### Your assignment
Could you print, exactly and without pictures, only the lines from the one with "FBCS-117, start: Apr 21 -> Apr 22" through the end of the records below?

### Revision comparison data
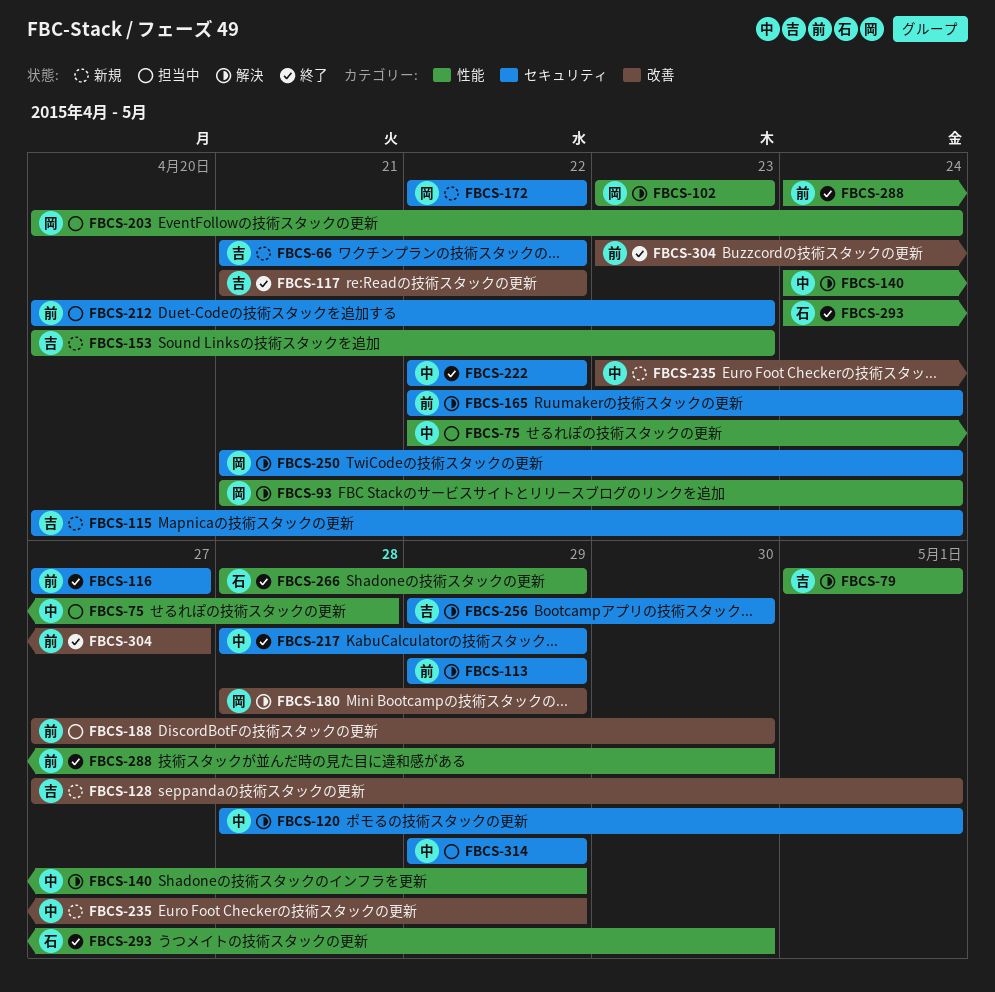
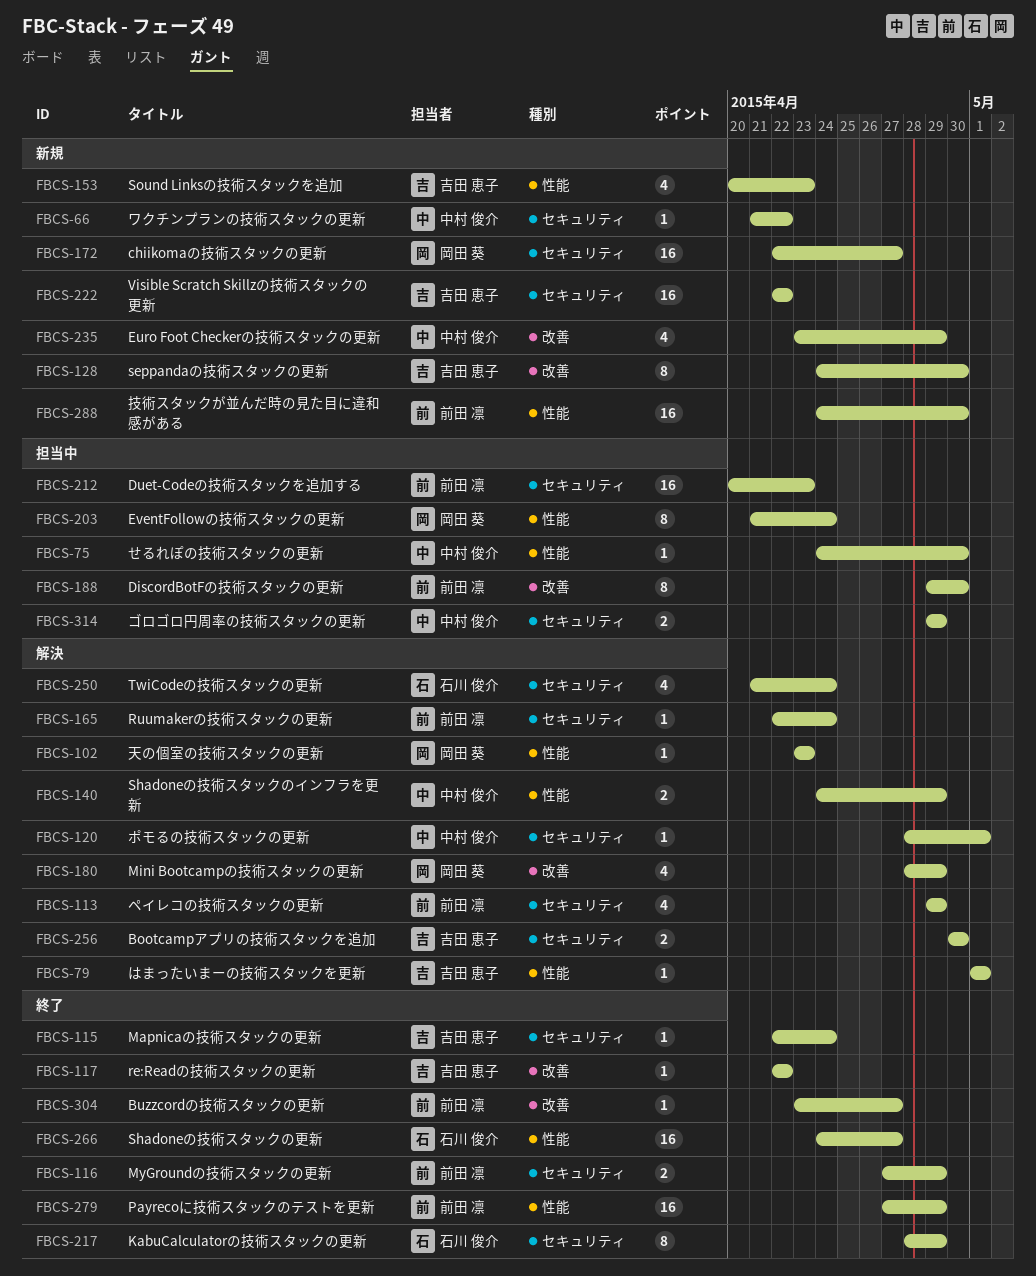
FBCS-66, owner: 吉田 恵子 -> 中村 俊介
FBCS-75, start: Apr 22 -> Apr 24
FBCS-75, due: Apr 28 -> Apr 30
FBCS-93: present -> none
FBCS-115, status: 新規 -> 終了
FBCS-115, start: Apr 20 -> Apr 22
FBCS-116, due: Apr 27 -> Apr 29
FBCS-117, start: Apr 21 -> Apr 22
FBCS-128, start: Apr 27 -> Apr 24
FBCS-128, due: May 1 -> Apr 30
FBCS-172, due: Apr 22 -> Apr 27
FBCS-188, start: Apr 27 -> Apr 29
FBCS-203, start: Apr 20 -> Apr 21
FBCS-217, owner: 中村 俊介 -> 石川 俊介
FBCS-222, status: 終了 -> 新規
FBCS-222, owner: 中村 俊介 -> 吉田 恵子
FBCS-250, owner: 岡田 葵 -> 石川 俊介
FBCS-256, start: Apr 29 -> Apr 30
FBCS-266, start: Apr 28 -> Apr 24
FBCS-266, due: Apr 29 -> Apr 27
FBCS-279: none -> present
FBCS-288, status: 終了 -> 新規
FBCS-293: present -> none

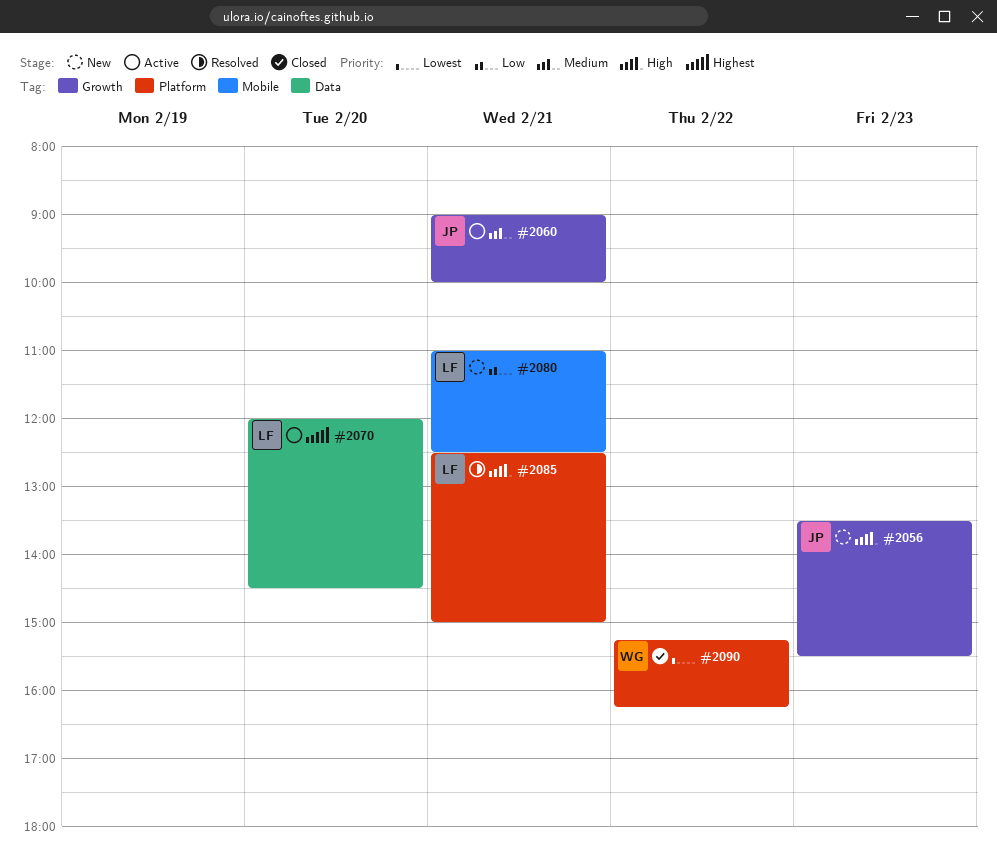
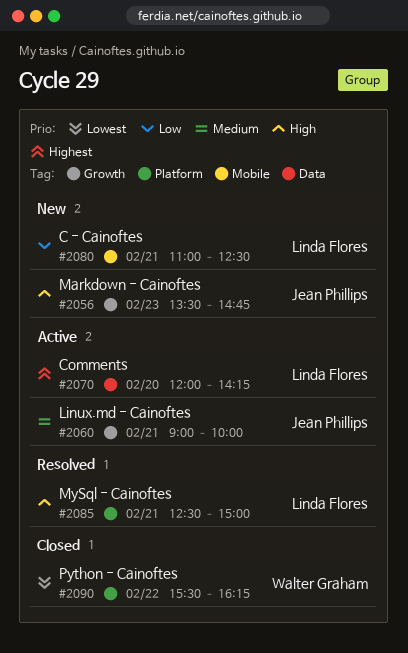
#2056, ends: 15:30 -> 14:45
#2070, ends: 14:30 -> 14:15
#2090, begins: 15:15 -> 15:30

### Exercise output
FBCS-117, start: Apr 21 -> Apr 22
FBCS-128, start: Apr 27 -> Apr 24
FBCS-128, due: May 1 -> Apr 30
FBCS-172, due: Apr 22 -> Apr 27
FBCS-188, start: Apr 27 -> Apr 29
FBCS-203, start: Apr 20 -> Apr 21
FBCS-217, owner: 中村 俊介 -> 石川 俊介
FBCS-222, status: 終了 -> 新規
FBCS-222, owner: 中村 俊介 -> 吉田 恵子
FBCS-250, owner: 岡田 葵 -> 石川 俊介
FBCS-256, start: Apr 29 -> Apr 30
FBCS-266, start: Apr 28 -> Apr 24
FBCS-266, due: Apr 29 -> Apr 27
FBCS-279: none -> present
FBCS-288, status: 終了 -> 新規
FBCS-293: present -> none

#2056, ends: 15:30 -> 14:45
#2070, ends: 14:30 -> 14:15
#2090, begins: 15:15 -> 15:30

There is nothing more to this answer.